BlackCat Solutions, the sole technical partner to Thomson Reuters, required Yobibyte Solutions to assist with the de-duplication of documents by way of a new web application. This new web application was required to map duplicative documents between the legal and risk side of the business across in excess of 89,000 documents such that editors could remove the duplicate documents from the system.
This web application had to automatically identify as many of the duplicative documents as possible to reduce the manual effort required by the editors. Identifying these duplicate documents manually across the 89,000 odd documents would be a very time-consuming process. The more that could be automated, the quicker and more cost effective the process would be.
The process of finding duplicate content was not going to be easy due to differences in document contents, structure and metadata between the different types of documents. Many of the documents were also versioned and to complicate matters further the effective start/end dates of the documents between risk and legal were often not aligned.
What was required was a flexible application where the matching algorithm could be configured for different document sets.
Working as part of a small Agile (SCRUM) team, we began to understand the initial requirements of the system populating the backlog with initial stories. Being a greenfield project we started with a skeleton of the application and began with the building blocks.
Yobibyte Solutions was able to utilise previous experience with the Quartz Scheduler to quickly add functionality to allow matching jobs to be scheduled. These jobs would become responsible for finding duplicate documents through a matching process.
Working with the product owner at Thomson Reuters, functionality was added to the matching process to support the first document set. Once the how of finding duplicate documents was understood it was possible to then create the basics of a framework to support different algorithms for different document sets.
Yobibyte Solutions became responsible for most of the backend design and development. As the sprints progressed and more document sets were supported, the matching side of the application was refactored to support the ever-growing complexity of matching different document sets using different metadata and document contents.
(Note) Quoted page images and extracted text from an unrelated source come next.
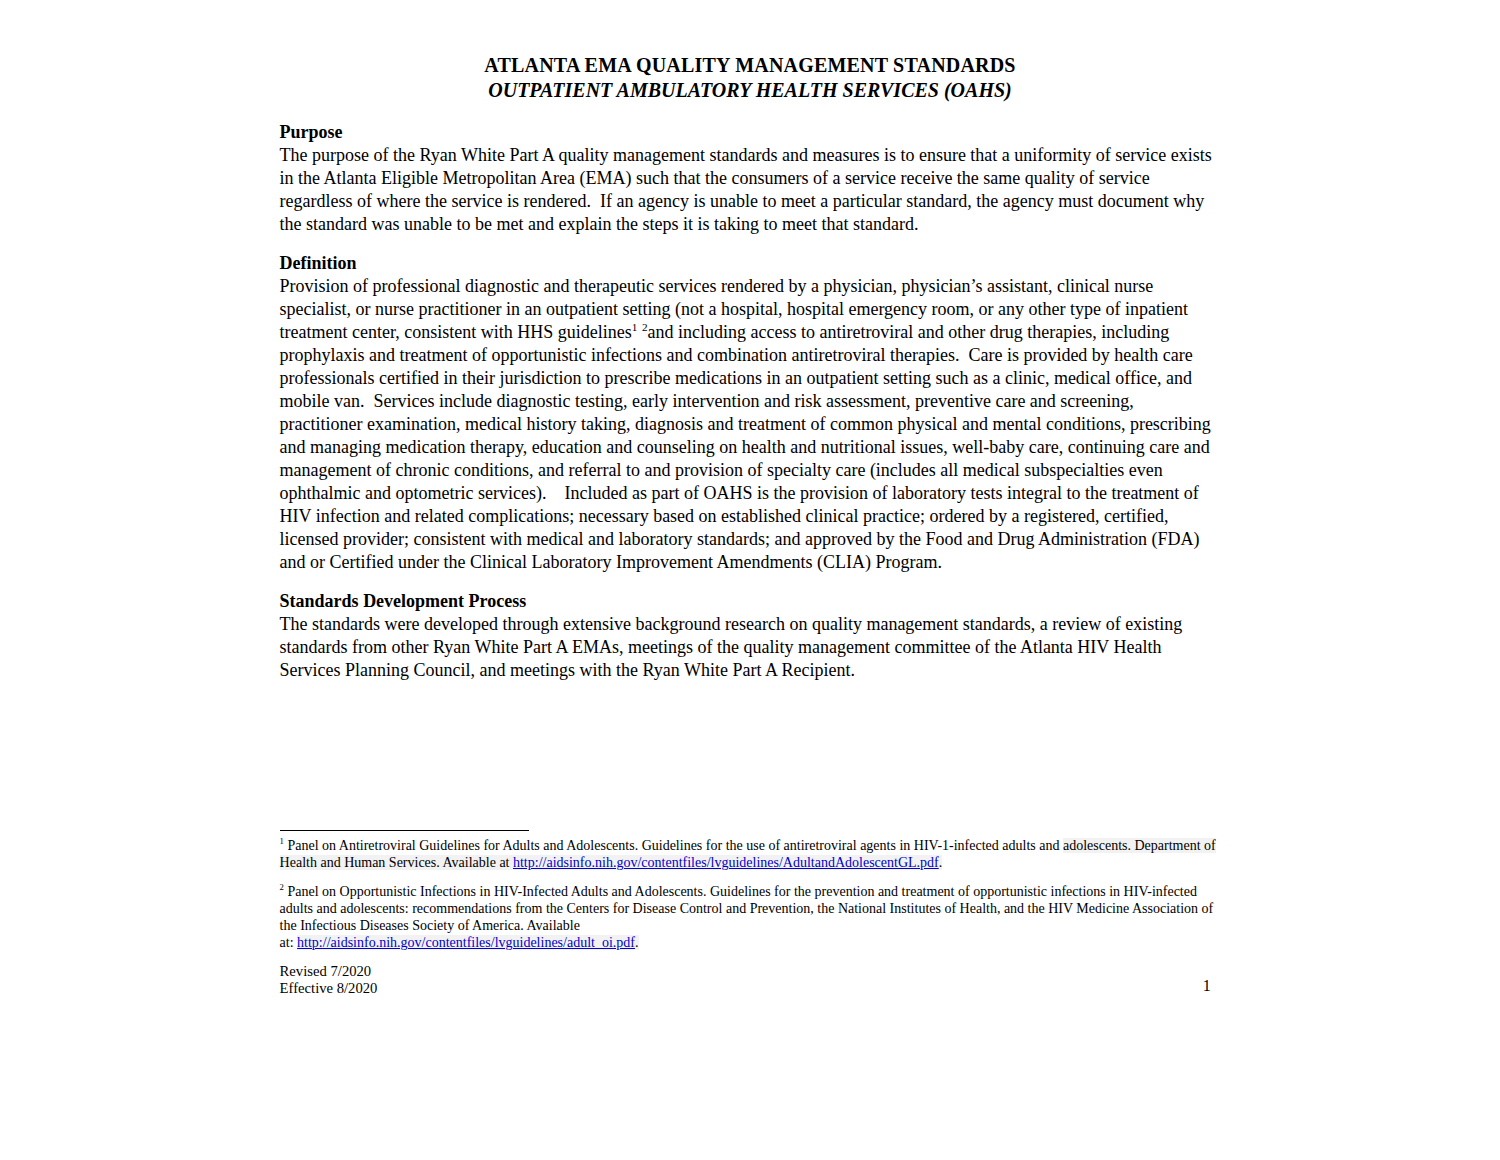ATLANTA EMA QUALITY MANAGEMENT STANDARDS
OUTPATIENT AMBULATORY HEALTH SERVICES (OAHS)
Purpose
The purpose of the Ryan White Part A quality management standards and measures is to ensure that a uniformity of service exists in the Atlanta Eligible Metropolitan Area (EMA) such that the consumers of a service receive the same quality of service regardless of where the service is rendered. If an agency is unable to meet a particular standard, the agency must document why the standard was unable to be met and explain the steps it is taking to meet that standard.
Definition
Provision of professional diagnostic and therapeutic services rendered by a physician, physician’s assistant, clinical nurse specialist, or nurse practitioner in an outpatient setting (not a hospital, hospital emergency room, or any other type of inpatient treatment center, consistent with HHS guidelines1 2and including access to antiretroviral and other drug therapies, including prophylaxis and treatment of opportunistic infections and combination antiretroviral therapies. Care is provided by health care professionals certified in their jurisdiction to prescribe medications in an outpatient setting such as a clinic, medical office, and mobile van. Services include diagnostic testing, early intervention and risk assessment, preventive care and screening, practitioner examination, medical history taking, diagnosis and treatment of common physical and mental conditions, prescribing and managing medication therapy, education and counseling on health and nutritional issues, well-baby care, continuing care and management of chronic conditions, and referral to and provision of specialty care (includes all medical subspecialties even ophthalmic and optometric services). Included as part of OAHS is the provision of laboratory tests integral to the treatment of HIV infection and related complications; necessary based on established clinical practice; ordered by a registered, certified, licensed provider; consistent with medical and laboratory standards; and approved by the Food and Drug Administration (FDA) and or Certified under the Clinical Laboratory Improvement Amendments (CLIA) Program.
Standards Development Process
The standards were developed through extensive background research on quality management standards, a review of existing standards from other Ryan White Part A EMAs, meetings of the quality management committee of the Atlanta HIV Health Services Planning Council, and meetings with the Ryan White Part A Recipient.
1 Panel on Antiretroviral Guidelines for Adults and Adolescents. Guidelines for the use of antiretroviral agents in HIV-1-infected adults and adolescents. Department of Health and Human Services. Available at http://aidsinfo.nih.gov/contentfiles/lvguidelines/AdultandAdolescentGL.pdf.
2 Panel on Opportunistic Infections in HIV-Infected Adults and Adolescents. Guidelines for the prevention and treatment of opportunistic infections in HIV-infected adults and adolescents: recommendations from the Centers for Disease Control and Prevention, the National Institutes of Health, and the HIV Medicine Association of the Infectious Diseases Society of America. Available
at: http://aidsinfo.nih.gov/contentfiles/lvguidelines/adult_oi.pdf.
Revised 7/2020
Effective 8/2020
1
Yobibyte Solutions was part of a small team that was seen as making quick productive progress delivering a web application that solved the business problem. This web application was delivered to the editors in advance of the release of the client-facing system to allow the editors to remove the duplicate documents.
Let’s take a look at the numbers…
The matching algorithms proved to be flexible enough to support all the required document sets and allowed us to gain an overall auto match rate of 86% across the 89,180 documents.
That figure doesn’t really do the statistics justice. In fact, the match rate was higher than this as some of the documents were a table of contents documents that did not have an equivalent on the legal side. Therefore there was never a duplicate document to find meaning the overall auto match rate is actually higher than 86%. Unfortunately, it is not possible to get the statistics for these table of contents documents as it is a manual process to identify them.